◆ Exercise instructions ◆
Format every line of the records below as a numbered list, omitting any blank lines.

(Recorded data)
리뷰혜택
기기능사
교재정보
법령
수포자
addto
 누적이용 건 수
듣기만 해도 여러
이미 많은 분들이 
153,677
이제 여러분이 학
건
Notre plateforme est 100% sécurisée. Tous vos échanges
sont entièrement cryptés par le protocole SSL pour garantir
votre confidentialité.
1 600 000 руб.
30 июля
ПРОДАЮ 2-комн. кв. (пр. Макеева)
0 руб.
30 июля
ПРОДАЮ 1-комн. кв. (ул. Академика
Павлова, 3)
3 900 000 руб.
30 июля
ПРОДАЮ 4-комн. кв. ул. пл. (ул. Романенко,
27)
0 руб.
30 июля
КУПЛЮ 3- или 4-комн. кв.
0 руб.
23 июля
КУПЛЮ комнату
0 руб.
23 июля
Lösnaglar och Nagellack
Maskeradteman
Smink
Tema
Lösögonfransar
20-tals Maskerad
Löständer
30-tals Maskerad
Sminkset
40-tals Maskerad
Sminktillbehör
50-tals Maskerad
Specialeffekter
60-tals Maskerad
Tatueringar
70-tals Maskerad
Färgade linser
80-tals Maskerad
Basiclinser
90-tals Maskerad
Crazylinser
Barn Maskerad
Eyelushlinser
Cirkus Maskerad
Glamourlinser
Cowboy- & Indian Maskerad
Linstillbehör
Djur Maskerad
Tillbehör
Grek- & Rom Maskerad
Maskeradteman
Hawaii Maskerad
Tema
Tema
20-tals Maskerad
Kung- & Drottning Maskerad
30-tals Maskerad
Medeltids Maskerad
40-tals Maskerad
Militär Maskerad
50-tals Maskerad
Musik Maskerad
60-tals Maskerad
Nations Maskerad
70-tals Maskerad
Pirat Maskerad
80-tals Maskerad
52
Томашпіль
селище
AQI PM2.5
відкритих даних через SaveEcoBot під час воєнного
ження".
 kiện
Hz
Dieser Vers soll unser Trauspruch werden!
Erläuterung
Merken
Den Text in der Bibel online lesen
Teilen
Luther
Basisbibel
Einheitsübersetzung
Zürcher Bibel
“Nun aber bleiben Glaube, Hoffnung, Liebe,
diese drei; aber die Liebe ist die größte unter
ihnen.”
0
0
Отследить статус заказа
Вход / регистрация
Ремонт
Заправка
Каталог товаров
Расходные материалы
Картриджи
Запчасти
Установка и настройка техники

◆ Response to the exercise ◆
1. 리뷰혜택
2. 기기능사
3. 교재정보
4. 법령
5. 수포자
6. addto
7.  누적이용 건 수
8. 듣기만 해도 여러
9. 이미 많은 분들이 
10. 153,677
11. 이제 여러분이 학
12. 건
13. Notre plateforme est 100% sécurisée. Tous vos échanges
14. sont entièrement cryptés par le protocole SSL pour garantir
15. votre confidentialité.
16. 1 600 000 руб.
17. 30 июля
18. ПРОДАЮ 2-комн. кв. (пр. Макеева)
19. 0 руб.
20. 30 июля
21. ПРОДАЮ 1-комн. кв. (ул. Академика
22. Павлова, 3)
23. 3 900 000 руб.
24. 30 июля
25. ПРОДАЮ 4-комн. кв. ул. пл. (ул. Романенко,
26. 27)
27. 0 руб.
28. 30 июля
29. КУПЛЮ 3- или 4-комн. кв.
30. 0 руб.
31. 23 июля
32. КУПЛЮ комнату
33. 0 руб.
34. 23 июля
35. Lösnaglar och Nagellack
36. Maskeradteman
37. Smink
38. Tema
39. Lösögonfransar
40. 20-tals Maskerad
41. Löständer
42. 30-tals Maskerad
43. Sminkset
44. 40-tals Maskerad
45. Sminktillbehör
46. 50-tals Maskerad
47. Specialeffekter
48. 60-tals Maskerad
49. Tatueringar
50. 70-tals Maskerad
51. Färgade linser
52. 80-tals Maskerad
53. Basiclinser
54. 90-tals Maskerad
55. Crazylinser
56. Barn Maskerad
57. Eyelushlinser
58. Cirkus Maskerad
59. Glamourlinser
60. Cowboy- & Indian Maskerad
61. Linstillbehör
62. Djur Maskerad
63. Tillbehör
64. Grek- & Rom Maskerad
65. Maskeradteman
66. Hawaii Maskerad
67. Tema
68. Tema
69. 20-tals Maskerad
70. Kung- & Drottning Maskerad
71. 30-tals Maskerad
72. Medeltids Maskerad
73. 40-tals Maskerad
74. Militär Maskerad
75. 50-tals Maskerad
76. Musik Maskerad
77. 60-tals Maskerad
78. Nations Maskerad
79. 70-tals Maskerad
80. Pirat Maskerad
81. 80-tals Maskerad
82. 52
83. Томашпіль
84. селище
85. AQI PM2.5
86. відкритих даних через SaveEcoBot під час воєнного
87. ження".
88.  kiện
89. Hz
90. Dieser Vers soll unser Trauspruch werden!
91. Erläuterung
92. Merken
93. Den Text in der Bibel online lesen
94. Teilen
95. Luther
96. Basisbibel
97. Einheitsübersetzung
98. Zürcher Bibel
99. “Nun aber bleiben Glaube, Hoffnung, Liebe,
100. diese drei; aber die Liebe ist die größte unter
101. ihnen.”
102. 0
103. 0
104. Отследить статус заказа
105. Вход / регистрация
106. Ремонт
107. Заправка
108. Каталог товаров
109. Расходные материалы
110. Картриджи
111. Запчасти
112. Установка и настройка техники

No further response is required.